STEFANO CECCANTI (PD) «NO, TESTO DA SCRIVERE MEGLIO»
Il giurista e deputato dem vede una possibile violazione del diritto di opinione: «E la nostra Costituzione difende la liceità di esprimere anche quelle sgradevoli. Bisogna riuscire a definire il momento in cui arrivano a legittimare la violenza. Facciamo uno sforzo per migliorare la norma in questo senso»
Granitiche certezze sulla norma non ce ne sono neanche nel Pd. Stefano Ceccanti, ordinario di diritto pubblico comparato e deputato dem, ha ammesso dubbi relativi alla possibile violazione del diritto di opinione contenuta nel testo del disegno di legge Zan contro omotransfobia e misoginia.
Quali?
«La nostra Costituzione difende il diritto di esprimere opinioni sgradevoli». Sgradevoli?
«Certo. Anche deliranti. Quelle gradevoli non hanno bisogno di essere tutelate e non ci pensa nessuno. Ma c’è un punto». Ovvero?
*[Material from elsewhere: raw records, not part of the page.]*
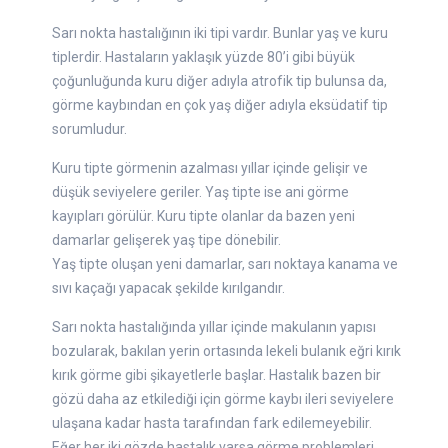
Sarı nokta hastalığının iki tipi vardır. Bunlar yaş ve kuru
tiplerdir. Hastaların yaklaşık yüzde 80’i gibi büyük
çoğunluğunda kuru diğer adıyla atrofik tip bulunsa da,
görme kaybından en çok yaş diğer adıyla eksüdatif tip
sorumludur.
Kuru tipte görmenin azalması yıllar içinde gelişir ve
düşük seviyelere geriler. Yaş tipte ise ani görme
kayıpları görülür. Kuru tipte olanlar da bazen yeni
damarlar gelişerek yaş tipe dönebilir.
Yaş tipte oluşan yeni damarlar, sarı noktaya kanama ve
sıvı kaçağı yapacak şekilde kırılgandır.
Sarı nokta hastalığında yıllar içinde makulanın yapısı
bozularak, bakılan yerin ortasında lekeli bulanık eğri kırık
kırık görme gibi şikayetlerle başlar. Hastalık bazen bir
gözü daha az etkilediği için görme kaybı ileri seviyelere
ulaşana kadar hasta tarafından fark edilemeyebilir.
Eğer her iki gözde hastalık varsa görme problemleri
«Il punto è stabilire quando le opinioni legittimano la violenza». I fautori della legge enumerano episodi drammatici causati da questo tipo di opinioni.
«Ma occorre definire quando determinano la violenza». Quando?
«Se ne è molto discusso da noi e negli Stati Uniti per i reati cosiddetti di hate speech. E il limite si è stabilito nel momento in cui esiste un pericolo chiaro e presente di condurre alla violenza. I modi di scrivere una norma rimanendo entro questi binari sono tanti».
Quello attuale non va bene?
«Ci sono molti dubbi su una formulazione tautologica. Direi partiamo da lì e facciamo uno sforzo a scriverla meglio».
Non è sufficiente il cambiamento al testo introdotto dall’ex forzista oggi calendiano, Enrico Costa, per evitare l’intervento dei giudici?
«L’emendamento Costa nasceva dal tentativo di far convergere Forza Italia a favore della norma. Chiariamo un punto già con la formulazione Costa, secondo me anche con quella precedente, non c’è nessun giudice che condannerebbe qualcuno solo sulla base di un’opinione, in assenza del pericolo chiaro e presente che quella porti alla violenza. C’è molta giurisprudenza relativa a questo dopo la legge Scelba».
Quella contro la ricostituzione del partito fascista? Cosa c’entra?
«I dubbi su come interpretarla sono stati risolti così: non basta un qualsiasi sfigato che si dichiari fascista, per far scattare la condanna. Serve la legittimazione della violenza per prefigurare appunto la ricostituzione del partito fascista. Un giudice che si trovi a giudicare una materia analoga, come questa, archivierebbe. Il problema è un altro». Ovvero?
«I pm. Se qualcuno fa un esposto, visto che noi abbiamo l’obbligatorietà dell’azione penale, ci può essere un pubblico ministero che il processo lo fa davvero».
In commissione Affari Costituzionali avete bocciato questa norma. Perché?
«No, noi abbiamo espresso un parere che, nella sostanza, esprime questi dubbi. L’opposizione l’ha strumentalizzato dicendo che noi volevamo demolire la legge. In realtà noi abbiamo scritto che si deve far capire bene che, in linea di massima, l’opinione non è punibile. Eccezion fatta per quando crea un pericolo di atti di violenza».
Ma la norma è già in Aula, cosa auspica?
«Che il comitato dei 9 trovi un punto d’equilibrio. Quale sia ce lo deve dire la Commissione giustizia». Sull’identità di genere?
Abbiamo chiesto di precisare meglio le definizioni usate nel testo».